London - 8 January 2007


According to a new report published by Retail Banking Research (RBR), 56% of automated teller machines (ATMs) in Western Europe had been converted to run on the Windows operating system by the end of 2005, a figure that RBR estimates has now risen to 64%.

However, Level Four Software warns that for banks that have not considered their ATM testing and deployment strategy from the outset, the costs of this migration are likely to be outweighing the benefits.

Following the move by these banks from the OS/2 platform to Windows, in Level Four's experience, the overall stability of ATMs on the high street and subsequently the customer experience, have suffered.

Keen to take advantage of the XFS open standard which Windows ATM software products are based on, expectations of this new ATM operating platform included reduced software costs, easier monitoring, more efficient cash management and a wider range of customer service and branding options. However, Level Four claims that while some of these benefits have been realised, they have been compounded by unforeseen complexities. Frequent Windows updates and stability issues relating to interoperability of the many applications resident on the ATM have resulted in ATMs that can be even more problem-prone than the early deployment of OS/2 ATMs in the late 1980s.

"Undoubtedly Windows-based ATMs are the future, yet many banks have found that the migration path has proved far from smooth," said Martin Macmillan, marketing and business development director at Level Four.
"Customers are used to reliable ATMs and will not tolerate poor service.
Banks must get their testing procedures perfected, if they are to operate a trouble-free ATM network and maintain customer loyalty."

The scale of testing needed for Windows ATMs has proved challenging, especially considering a full regression test can take banks two to three months to execute. A test is required each time a software release occurs, which can now be as frequent as once a month. In addition, tests are necessary when changes are made to other applications running on the ATM, and retesting must also be carried out after every Windows security update. This rigorous process is required because the ATM software application itself, as well as every interaction between the other applications in the software stack, must be tested to ensure stability.
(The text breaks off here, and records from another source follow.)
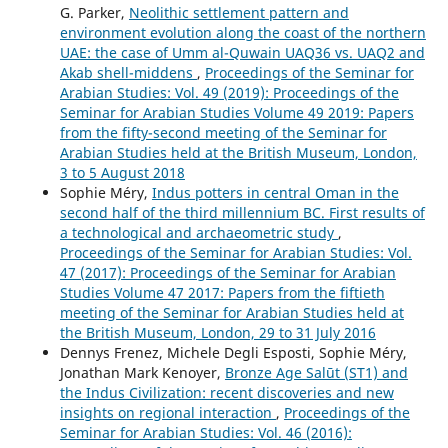
G. Parker,
Neolithic settlement pattern and
environment evolution along the coast of the northern
UAE: the case of Umm al-Quwain UAQ36 vs. UAQ2 and
Akab shell-middens
,
Proceedings of the Seminar for
Arabian Studies: Vol. 49 (2019): Proceedings of the
Seminar for Arabian Studies Volume 49 2019: Papers
from the fifty-second meeting of the Seminar for
Arabian Studies held at the British Museum, London,
3 to 5 August 2018
Sophie Méry,
Indus potters in central Oman in the
second half of the third millennium BC. First results of
a technological and archaeometric study
,
Proceedings of the Seminar for Arabian Studies: Vol.
47 (2017): Proceedings of the Seminar for Arabian
Studies Volume 47 2017: Papers from the fiftieth
meeting of the Seminar for Arabian Studies held at
the British Museum, London, 29 to 31 July 2016
Dennys Frenez, Michele Degli Esposti, Sophie Méry,
Jonathan Mark Kenoyer,
Bronze Age Salūt (ST1) and
the Indus Civilization: recent discoveries and new
insights on regional interaction
,
Proceedings of the
Seminar for Arabian Studies: Vol. 46 (2016):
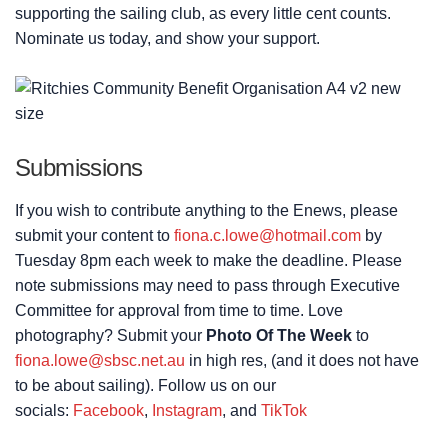
supporting the sailing club, as every little cent counts.
Nominate us today, and show your support.
Submissions
If you wish to contribute anything to the Enews, please
submit your content to
fiona.c.lowe@hotmail.com
by
Tuesday 8pm each week to make the deadline. Please
note submissions may need to pass through Executive
Committee for approval from time to time. Love
photography? Submit your
Photo Of The Week
to
fiona.lowe@sbsc.net.au
in high res, (and it does not have
to be about sailing). Follow us on our
socials:
Facebook
,
Instagram
, and
TikTok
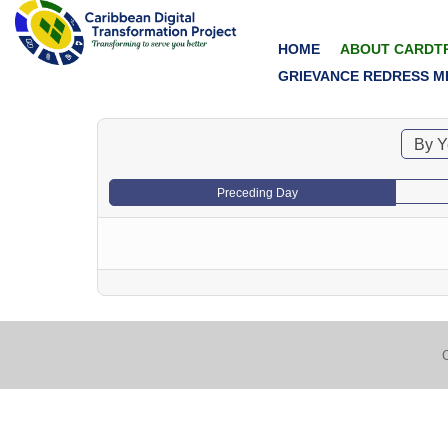
HOME
ABOUT CARDT
GRIEVANCE REDRESS M
By Y
Preceding Day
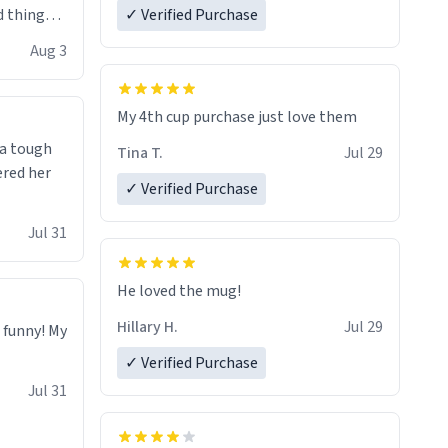
 things i
✓ Verified Purchase
isit and if
Aug 3
My 4th cup purchase just love them
 a tough
Tina T.
Jul 29
ered her
✓ Verified Purchase
Jul 31
He loved the mug!
Hillary H.
Jul 29
o funny! My
✓ Verified Purchase
Jul 31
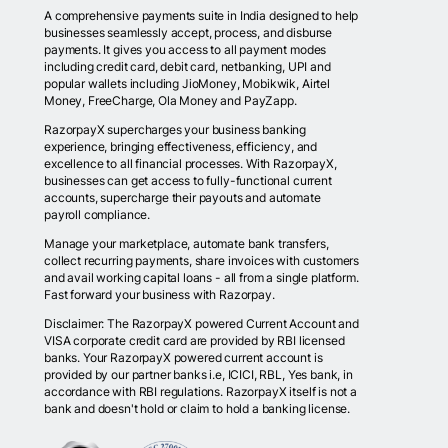
A comprehensive payments suite in India designed to help
businesses seamlessly accept, process, and disburse
payments. It gives you access to all payment modes
including credit card, debit card, netbanking, UPI and
popular wallets including JioMoney, Mobikwik, Airtel
Money, FreeCharge, Ola Money and PayZapp.
RazorpayX supercharges your business banking
experience, bringing effectiveness, efficiency, and
excellence to all financial processes. With RazorpayX,
businesses can get access to fully-functional current
accounts, supercharge their payouts and automate
payroll compliance.
Manage your marketplace, automate bank transfers,
collect recurring payments, share invoices with customers
and avail working capital loans - all from a single platform.
Fast forward your business with Razorpay.
Disclaimer: The RazorpayX powered Current Account and
VISA corporate credit card are provided by RBI licensed
banks. Your RazorpayX powered current account is
provided by our partner banks i.e, ICICI, RBL, Yes bank, in
accordance with RBI regulations. RazorpayX itself is not a
bank and doesn't hold or claim to hold a banking license.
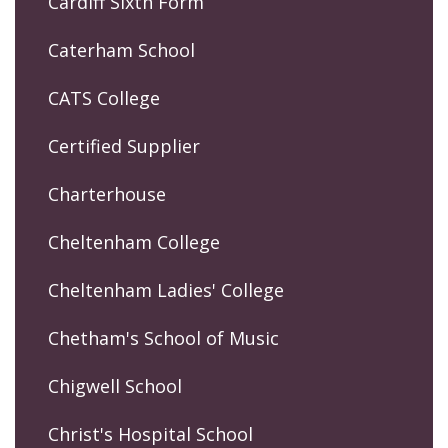
Cardiff Sixth Form
Caterham School
CATS College
Certified Supplier
Charterhouse
Cheltenham College
Cheltenham Ladies' College
Chetham's School of Music
Chigwell School
Christ's Hospital School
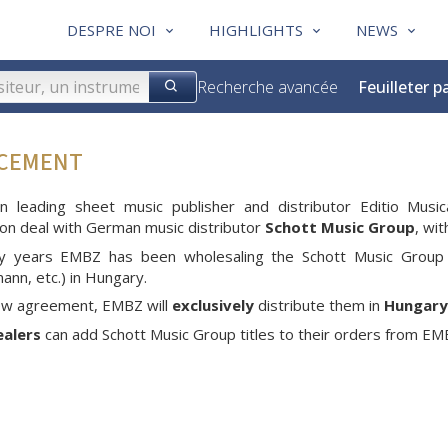
DESPRE NOI
HIGHLIGHTS
NEWS
Recherche avancée
Feuilleter p
NCEMENT
an leading sheet music publisher and distributor Editio M
tion deal with German music distributor
Schott Music Group
, wi
y years EMBZ has been wholesaling the Schott Music Group 
nn, etc.) in Hungary.
new agreement, EMBZ will
exclusively
distribute them in
Hungary
ealers
can add Schott Music Group titles to their orders from EMBZ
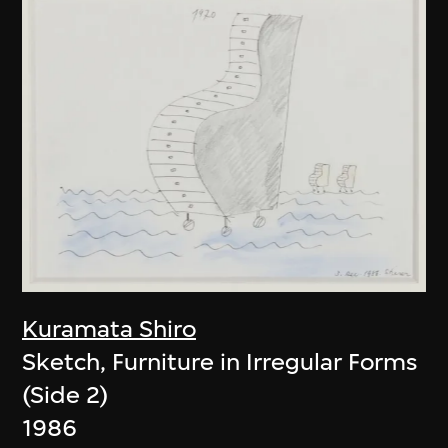
Kuramata Shiro
Sketch, Furniture in Irregular Forms
(Side 2)
1986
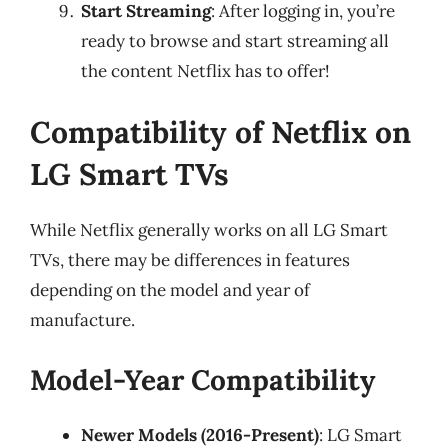
Start Streaming
: After logging in, you’re
ready to browse and start streaming all
the content Netflix has to offer!
Compatibility of Netflix on
LG Smart TVs
While Netflix generally works on all LG Smart
TVs, there may be differences in features
depending on the model and year of
manufacture.
Model-Year Compatibility
Newer Models (2016-Present)
: LG Smart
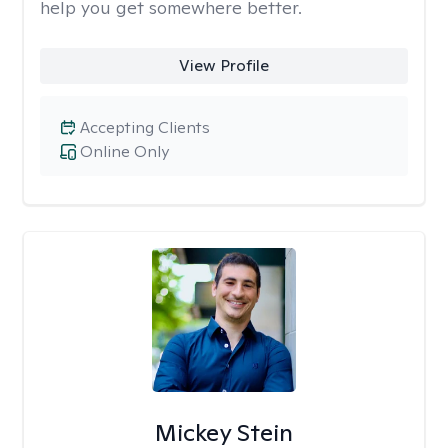
help you get somewhere better.
View Profile
Accepting Clients
Online Only
Mickey Stein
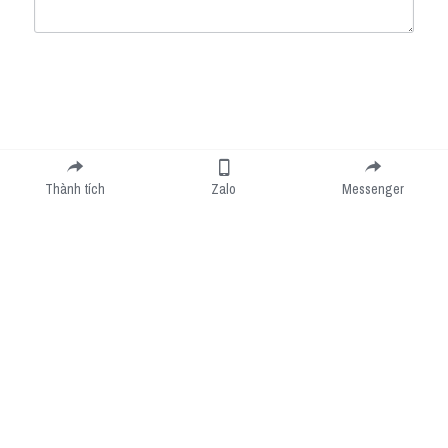
Submit
Cancel
Thành tích
Zalo
Messenger
Cookie Use
We use cookies to improve browsing experience, security, and data collection. By
accepting, you agree to the use of cookies for advertising and analytics. You can change
your cookie settings at any time.
Learn More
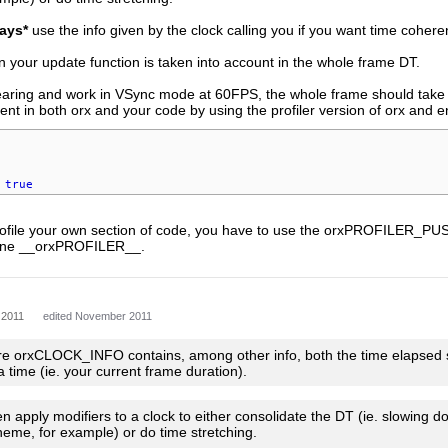
ays*
use the info given by the clock calling you if you want time cohere
n your update function is taken into account in the whole frame DT.
tearing and work in VSync mode at 60FPS, the whole frame should tak
ent in both orx and your code by using the profiler version of orx and ena
true
 profile your own section of code, you have to use the orxPROFI
ine __orxPROFILER__.
 2011
edited November 2011
re orxCLOCK_INFO contains, among other info, both the time elapsed sinc
a time (ie. your current frame duration).
 apply modifiers to a clock to either consolidate the DT (ie. slowing dow
heme, for example) or do time stretching.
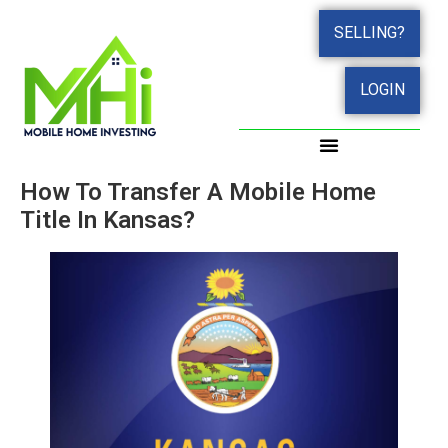
SELLING?
LOGIN
How To Transfer A Mobile Home
Title In Kansas?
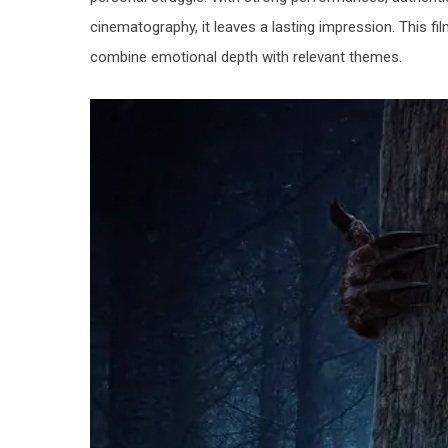
cinematography, it leaves a lasting impression. This f
combine emotional depth with relevant themes.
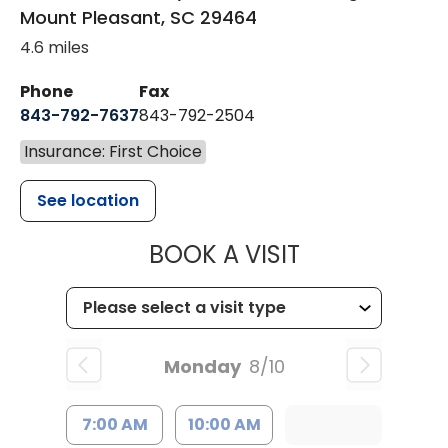
Mount Pleasant
,
SC
29464
4.6 miles
Phone
Fax
843-792-7637
843-792-2504
Insurance: First Choice
See location
MUSC HEALTH
BOOK A VISIT
Monday
8/10
7:00 AM
10:00 AM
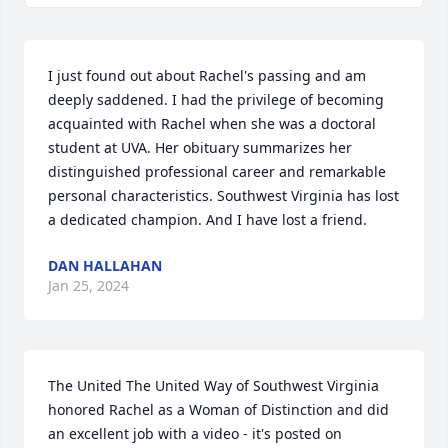
I just found out about Rachel's passing and am 
deeply saddened. I had the privilege of becoming 
acquainted with Rachel when she was a doctoral 
student at UVA. Her obituary summarizes her 
distinguished professional career and remarkable 
personal characteristics. Southwest Virginia has lost 
a dedicated champion. And I have lost a friend.
DAN HALLAHAN
Jan 25, 2024
The United The United Way of Southwest Virginia 
honored Rachel as a Woman of Distinction and did 
an excellent job with a video - it's posted on 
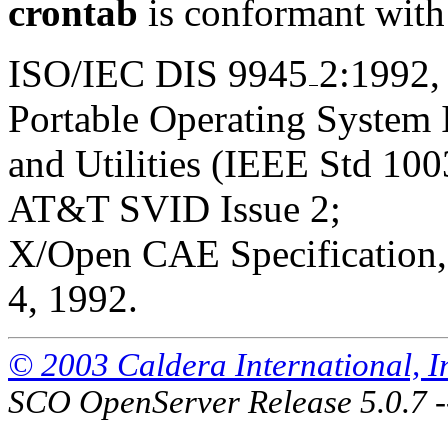
crontab
is conformant with
ISO/IEC DIS 9945
2:1992,
Portable Operating System
and Utilities (IEEE Std 100
AT&T SVID Issue 2;
X/Open CAE Specification, 
4, 1992.
© 2003 Caldera International, Inc
SCO OpenServer Release 5.0.7 -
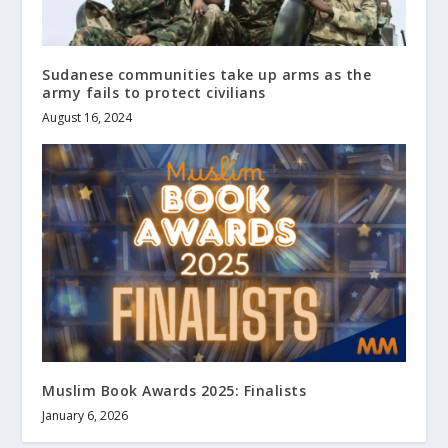
Sudanese communities take up arms as the
army fails to protect civilians
August 16, 2024
Muslim Book Awards 2025: Finalists
January 6, 2026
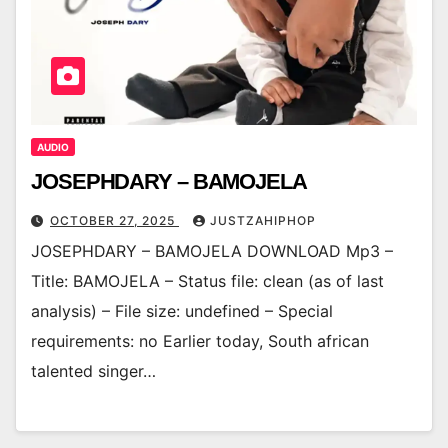
AUDIO
JOSEPHDARY – BAMOJELA
OCTOBER 27, 2025
JUSTZAHIPHOP
JOSEPHDARY – BAMOJELA DOWNLOAD Mp3 –
Title: BAMOJELA – Status file: clean (as of last
analysis) – File size: undefined – Special
requirements: no Earlier today, South african
talented singer…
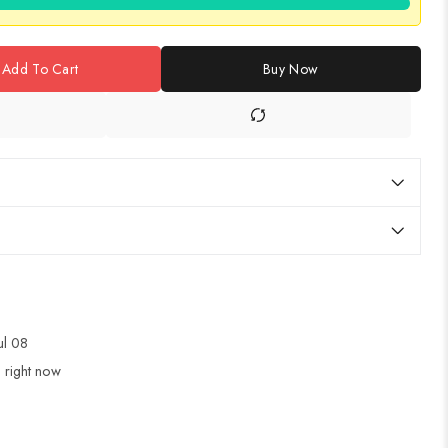
Add To Cart
Buy Now
Jul 08
 right now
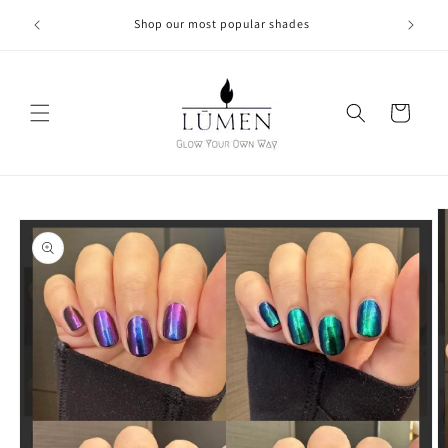
Skip to
Shop our most popular shades
content
Cart
Skip to
product
information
"Windows presents a compelling case for retail banks, so it's no wonder that such a high percentage have made it their ATM operating system of choice," said Dominic Hirsch, managing director of Retail Banking Research. "However, with the significant increase in testing required, it's vital that banks exercise caution and look carefully at their testing and software deployment strategies to ensure they do not compromise the customer experience."